TASK BRIEF:
Write out each record below exactly as it appears, with no pictures.

EXTRACTED ENTRIES:
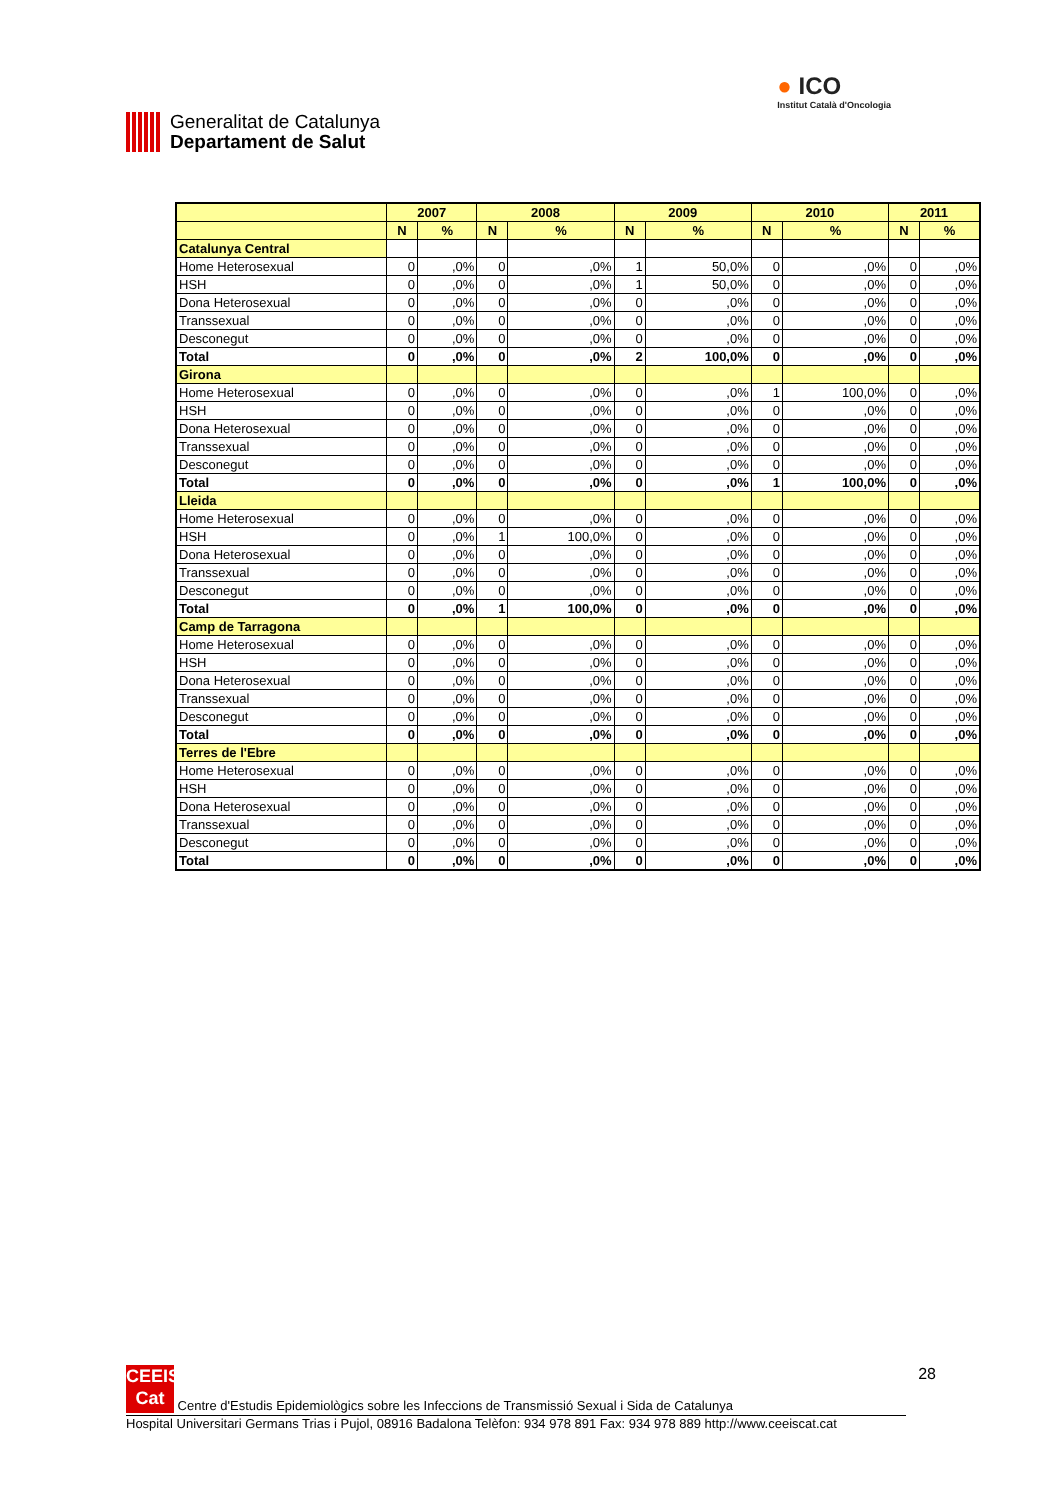Generalitat de Catalunya
Departament de Salut
● ICO
Institut Català d'Oncologia
| | 2007 | | 2008 | | 2009 | | 2010 | | 2011 | |
| --- | --- | --- | --- | --- | --- | --- | --- | --- | --- | --- |
| | N | % | N | % | N | % | N | % | N | % |
| Catalunya Central | | | | | | | | | | |
| Home Heterosexual | 0 | ,0% | 0 | ,0% | 1 | 50,0% | 0 | ,0% | 0 | ,0% |
| HSH | 0 | ,0% | 0 | ,0% | 1 | 50,0% | 0 | ,0% | 0 | ,0% |
| Dona Heterosexual | 0 | ,0% | 0 | ,0% | 0 | ,0% | 0 | ,0% | 0 | ,0% |
| Transsexual | 0 | ,0% | 0 | ,0% | 0 | ,0% | 0 | ,0% | 0 | ,0% |
| Desconegut | 0 | ,0% | 0 | ,0% | 0 | ,0% | 0 | ,0% | 0 | ,0% |
| Total | 0 | ,0% | 0 | ,0% | 2 | 100,0% | 0 | ,0% | 0 | ,0% |
| Girona | | | | | | | | | | |
| Home Heterosexual | 0 | ,0% | 0 | ,0% | 0 | ,0% | 1 | 100,0% | 0 | ,0% |
| HSH | 0 | ,0% | 0 | ,0% | 0 | ,0% | 0 | ,0% | 0 | ,0% |
| Dona Heterosexual | 0 | ,0% | 0 | ,0% | 0 | ,0% | 0 | ,0% | 0 | ,0% |
| Transsexual | 0 | ,0% | 0 | ,0% | 0 | ,0% | 0 | ,0% | 0 | ,0% |
| Desconegut | 0 | ,0% | 0 | ,0% | 0 | ,0% | 0 | ,0% | 0 | ,0% |
| Total | 0 | ,0% | 0 | ,0% | 0 | ,0% | 1 | 100,0% | 0 | ,0% |
| Lleida | | | | | | | | | | |
| Home Heterosexual | 0 | ,0% | 0 | ,0% | 0 | ,0% | 0 | ,0% | 0 | ,0% |
| HSH | 0 | ,0% | 1 | 100,0% | 0 | ,0% | 0 | ,0% | 0 | ,0% |
| Dona Heterosexual | 0 | ,0% | 0 | ,0% | 0 | ,0% | 0 | ,0% | 0 | ,0% |
| Transsexual | 0 | ,0% | 0 | ,0% | 0 | ,0% | 0 | ,0% | 0 | ,0% |
| Desconegut | 0 | ,0% | 0 | ,0% | 0 | ,0% | 0 | ,0% | 0 | ,0% |
| Total | 0 | ,0% | 1 | 100,0% | 0 | ,0% | 0 | ,0% | 0 | ,0% |
| Camp de Tarragona | | | | | | | | | | |
| Home Heterosexual | 0 | ,0% | 0 | ,0% | 0 | ,0% | 0 | ,0% | 0 | ,0% |
| HSH | 0 | ,0% | 0 | ,0% | 0 | ,0% | 0 | ,0% | 0 | ,0% |
| Dona Heterosexual | 0 | ,0% | 0 | ,0% | 0 | ,0% | 0 | ,0% | 0 | ,0% |
| Transsexual | 0 | ,0% | 0 | ,0% | 0 | ,0% | 0 | ,0% | 0 | ,0% |
| Desconegut | 0 | ,0% | 0 | ,0% | 0 | ,0% | 0 | ,0% | 0 | ,0% |
| Total | 0 | ,0% | 0 | ,0% | 0 | ,0% | 0 | ,0% | 0 | ,0% |
| Terres de l'Ebre | | | | | | | | | | |
| Home Heterosexual | 0 | ,0% | 0 | ,0% | 0 | ,0% | 0 | ,0% | 0 | ,0% |
| HSH | 0 | ,0% | 0 | ,0% | 0 | ,0% | 0 | ,0% | 0 | ,0% |
| Dona Heterosexual | 0 | ,0% | 0 | ,0% | 0 | ,0% | 0 | ,0% | 0 | ,0% |
| Transsexual | 0 | ,0% | 0 | ,0% | 0 | ,0% | 0 | ,0% | 0 | ,0% |
| Desconegut | 0 | ,0% | 0 | ,0% | 0 | ,0% | 0 | ,0% | 0 | ,0% |
| Total | 0 | ,0% | 0 | ,0% | 0 | ,0% | 0 | ,0% | 0 | ,0% |
28
CEEIS Cat Centre d'Estudis Epidemiològics sobre les Infeccions de Transmissió Sexual i Sida de Catalunya
Hospital Universitari Germans Trias i Pujol, 08916 Badalona Telèfon: 934 978 891 Fax: 934 978 889 http://www.ceeiscat.cat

ANSWER BOX:
Generalitat de Catalunya
Departament de Salut
● ICO
Institut Català d'Oncologia
| | 2007 | | 2008 | | 2009 | | 2010 | | 2011 | |
| --- | --- | --- | --- | --- | --- | --- | --- | --- | --- | --- |
| | N | % | N | % | N | % | N | % | N | % |
| Catalunya Central | | | | | | | | | | |
| Home Heterosexual | 0 | ,0% | 0 | ,0% | 1 | 50,0% | 0 | ,0% | 0 | ,0% |
| HSH | 0 | ,0% | 0 | ,0% | 1 | 50,0% | 0 | ,0% | 0 | ,0% |
| Dona Heterosexual | 0 | ,0% | 0 | ,0% | 0 | ,0% | 0 | ,0% | 0 | ,0% |
| Transsexual | 0 | ,0% | 0 | ,0% | 0 | ,0% | 0 | ,0% | 0 | ,0% |
| Desconegut | 0 | ,0% | 0 | ,0% | 0 | ,0% | 0 | ,0% | 0 | ,0% |
| Total | 0 | ,0% | 0 | ,0% | 2 | 100,0% | 0 | ,0% | 0 | ,0% |
| Girona | | | | | | | | | | |
| Home Heterosexual | 0 | ,0% | 0 | ,0% | 0 | ,0% | 1 | 100,0% | 0 | ,0% |
| HSH | 0 | ,0% | 0 | ,0% | 0 | ,0% | 0 | ,0% | 0 | ,0% |
| Dona Heterosexual | 0 | ,0% | 0 | ,0% | 0 | ,0% | 0 | ,0% | 0 | ,0% |
| Transsexual | 0 | ,0% | 0 | ,0% | 0 | ,0% | 0 | ,0% | 0 | ,0% |
| Desconegut | 0 | ,0% | 0 | ,0% | 0 | ,0% | 0 | ,0% | 0 | ,0% |
| Total | 0 | ,0% | 0 | ,0% | 0 | ,0% | 1 | 100,0% | 0 | ,0% |
| Lleida | | | | | | | | | | |
| Home Heterosexual | 0 | ,0% | 0 | ,0% | 0 | ,0% | 0 | ,0% | 0 | ,0% |
| HSH | 0 | ,0% | 1 | 100,0% | 0 | ,0% | 0 | ,0% | 0 | ,0% |
| Dona Heterosexual | 0 | ,0% | 0 | ,0% | 0 | ,0% | 0 | ,0% | 0 | ,0% |
| Transsexual | 0 | ,0% | 0 | ,0% | 0 | ,0% | 0 | ,0% | 0 | ,0% |
| Desconegut | 0 | ,0% | 0 | ,0% | 0 | ,0% | 0 | ,0% | 0 | ,0% |
| Total | 0 | ,0% | 1 | 100,0% | 0 | ,0% | 0 | ,0% | 0 | ,0% |
| Camp de Tarragona | | | | | | | | | | |
| Home Heterosexual | 0 | ,0% | 0 | ,0% | 0 | ,0% | 0 | ,0% | 0 | ,0% |
| HSH | 0 | ,0% | 0 | ,0% | 0 | ,0% | 0 | ,0% | 0 | ,0% |
| Dona Heterosexual | 0 | ,0% | 0 | ,0% | 0 | ,0% | 0 | ,0% | 0 | ,0% |
| Transsexual | 0 | ,0% | 0 | ,0% | 0 | ,0% | 0 | ,0% | 0 | ,0% |
| Desconegut | 0 | ,0% | 0 | ,0% | 0 | ,0% | 0 | ,0% | 0 | ,0% |
| Total | 0 | ,0% | 0 | ,0% | 0 | ,0% | 0 | ,0% | 0 | ,0% |
| Terres de l'Ebre | | | | | | | | | | |
| Home Heterosexual | 0 | ,0% | 0 | ,0% | 0 | ,0% | 0 | ,0% | 0 | ,0% |
| HSH | 0 | ,0% | 0 | ,0% | 0 | ,0% | 0 | ,0% | 0 | ,0% |
| Dona Heterosexual | 0 | ,0% | 0 | ,0% | 0 | ,0% | 0 | ,0% | 0 | ,0% |
| Transsexual | 0 | ,0% | 0 | ,0% | 0 | ,0% | 0 | ,0% | 0 | ,0% |
| Desconegut | 0 | ,0% | 0 | ,0% | 0 | ,0% | 0 | ,0% | 0 | ,0% |
| Total | 0 | ,0% | 0 | ,0% | 0 | ,0% | 0 | ,0% | 0 | ,0% |
28
CEEIS Cat Centre d'Estudis Epidemiològics sobre les Infeccions de Transmissió Sexual i Sida de Catalunya
Hospital Universitari Germans Trias i Pujol, 08916 Badalona Telèfon: 934 978 891 Fax: 934 978 889 http://www.ceeiscat.cat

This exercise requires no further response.